I’m torn between two backpacks. Being torn between two lovers might actually be easier.
Question for readers:
What bag do you use, and why did you choose it?
Thanks to Lifehacker, I found an excellent post by David Danzeiser about how he traveled the world for a year with only a 20-pound backpack and its contents. (You should visit Dave’s website, by the way. He has an updated gear list available for subscribers, and from my limited correspondence with him I’d say he’s a decent fellow.)
Now, I’m a fan of researching and acquiring relevant gear (including gadgets and gizmos). I inherited this from my athlete father, who is particularly attracted to sports that he has to gear up for. This includes SCUBA diving and fly fishing.

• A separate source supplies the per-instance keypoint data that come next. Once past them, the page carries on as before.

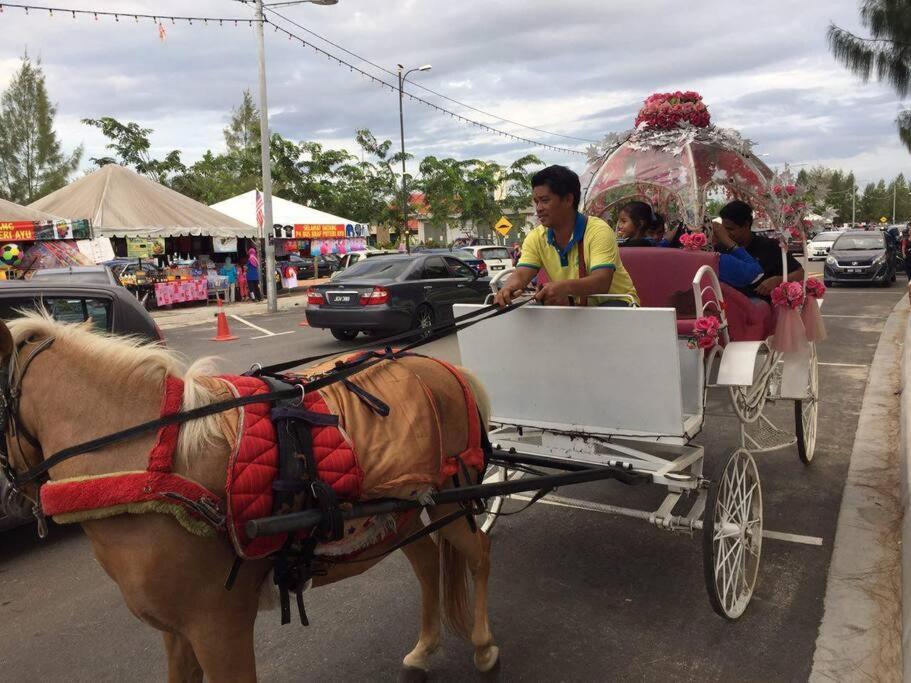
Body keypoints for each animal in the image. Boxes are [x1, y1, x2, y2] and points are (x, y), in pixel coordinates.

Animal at [0, 312, 498, 680]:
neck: (151, 465)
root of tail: (444, 367)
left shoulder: (219, 627)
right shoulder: (177, 632)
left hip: (452, 494)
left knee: (478, 553)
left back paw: (484, 646)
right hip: (405, 509)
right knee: (428, 566)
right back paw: (425, 648)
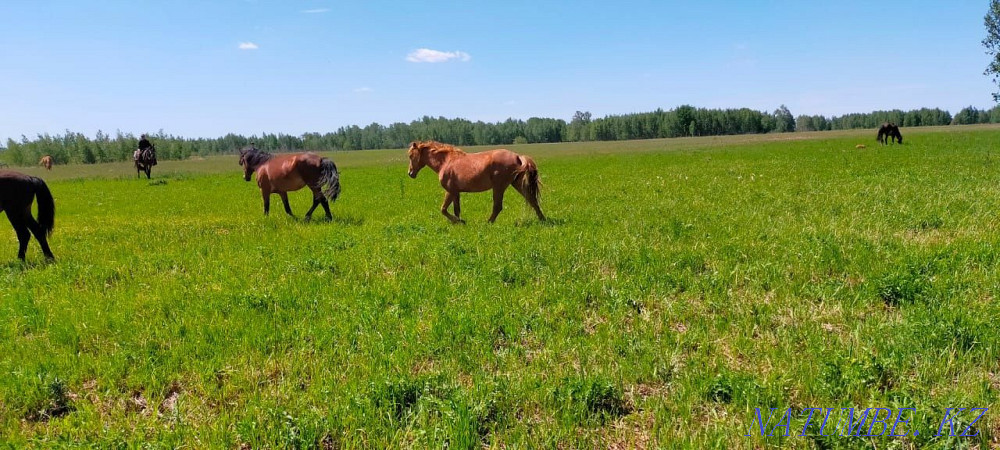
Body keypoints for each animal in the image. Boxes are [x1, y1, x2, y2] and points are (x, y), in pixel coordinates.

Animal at [407, 140, 545, 224]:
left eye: (410, 155)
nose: (410, 173)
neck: (446, 162)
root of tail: (518, 156)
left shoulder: (450, 190)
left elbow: (444, 209)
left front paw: (459, 222)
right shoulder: (456, 192)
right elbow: (455, 209)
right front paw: (459, 222)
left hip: (499, 187)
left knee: (497, 207)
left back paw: (488, 223)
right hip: (516, 184)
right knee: (532, 200)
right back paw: (543, 220)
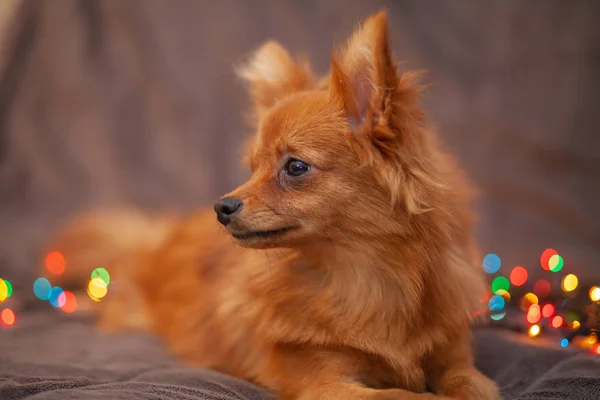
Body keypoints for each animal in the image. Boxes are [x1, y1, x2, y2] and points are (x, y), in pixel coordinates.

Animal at [44, 10, 500, 398]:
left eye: (294, 167)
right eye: (251, 168)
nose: (221, 206)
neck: (366, 277)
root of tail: (159, 236)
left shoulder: (455, 357)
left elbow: (471, 385)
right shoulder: (328, 382)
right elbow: (405, 395)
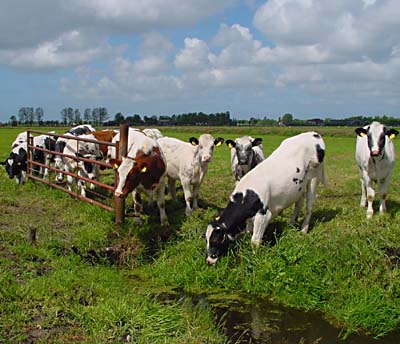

No surprise that Dave’s odyssey got me itchy for getting out on the road again myself, which is unfortunately not a real possibility right now. It also got me to thinking about bags—specifically about my own set up—which is not a difficult thing to do. I’m pretty much always lusting after bags online while thinking about how to improve my system. And, let me tell you, there are a lot of bags out there to choose from.
This is both good and bad. Good, because no single bag will meet every carrier’s needs, so there should be choices. Bad, because holy crap there is a mind-numbing, almost paralyzing number of options. How can you be sure you’ve picked the right bag when one of the twenty others on the very next page or the twenty-third one after that might be the holy grail for your next jaunt? (HINT: I don’t think there is such thing as a perfect bag. You just use what works and make alterations, upgrades, downgrades, and what-have-you as circumstances dictate. But don’t be ridiculous about it. You don’t want to know how many backpacks, rucksacks, and attaches I had lying around before my latest purge.)
Here’s where I’m going with this: I’m on the fence about whether a move to a new bag is right for me at this time. Yeah, that sounded way more pretentious than I intended. Put it this way: My backpack is bothering me, enough to be an problem.
I had been using a Trager Cross Country for a little over ten years when I decided to switch to a Dakine Eve backpack in 2011. I’m not sure why I made the switch; that rationalization is lost to me now. Maybe it was because I was preparing for my International Reporting Project fellowship, which would take me cross-country and overseas, and I felt I deserved a new bag for my coming adventure. Or maybe I’m just a gear nerd and really wanted to go bag shopping online.
Both bags have traveled with me internationally. Both have been on planes, trains, ferries, buses, taxies, etc. No rickshaw action that I recall. After 3.5 years, the webbing of one of the Eve’s water bottle pockets has a significant hole and the inner lining shows definite wear. I have had to repair one of the pockets on the Trager—I stupidly left a sandwich in that pocket, and then left the bag in the car with my wolf-dog. She really wanted that sandwich. I don’t think I can fault a bag for not standing up sufficiently to a hungry, part-wolf husky. Sewing up the rip with dental floss did the trick.
I’ve noticed that the Dakine Eve, while lighter and offering greater volume (1700 cu in/28L), is too long for me. I’m barely scraping 5’4”, and the Eve is 19 inches long. The bottom of the backpack starts to curl under when I have the straps appropriately fitted to my body. Plus, this particular Eve is in a muted rainbow fabric that my boyfriend picked out for me; it does deter theft by making the bag easily identifiable, but I’m not really a rainbows-and-ponies kind of gal.
In comparison, the Trager is 15.5 inches long, 1600 cu in/26L, and bright orange with a reflective strip—making it, and me, more visible in the rain. The Trager is a little on the heavy side—maybe 3 pounds?—compared to what’s available now. It’s not perfect. For instance, I’m using the external velcro pouch as a water bottle pocket; it’s a tight but secure fit, though I wish this pocket was on the other side of the bag. There’s no “fleece” lining in any of the pockets to protect electronics or sunglasses. There is no sternum strap, but that’s easily remedied. It’s a good product and has held up well. Part of me is wondering what head injury I had that made me try something else to begin with. (It looks like Trager-USA has gone out of business since I bought my bag back in 2000.)
Neither bag has a waist/hip belt. I’m also making increased use of smaller pouches (like gear bags and mesh pencil cases) to improve organization.
So that’s my story. This is day one of switching back to the Trager. Depending on how the next few days or weeks go, I may try a new bag altogether. Or I may find something else to obsess over.
Dave has shared with me via email how he arrived at his decision to carry the Tom Bihn Smart Alec on his adventures. What about you? How do you transport your laptop, tablet, books, camera, notebooks, pomodoro timer, orange-haired troll doll, fingerless gloves, and IAmElemental action figures?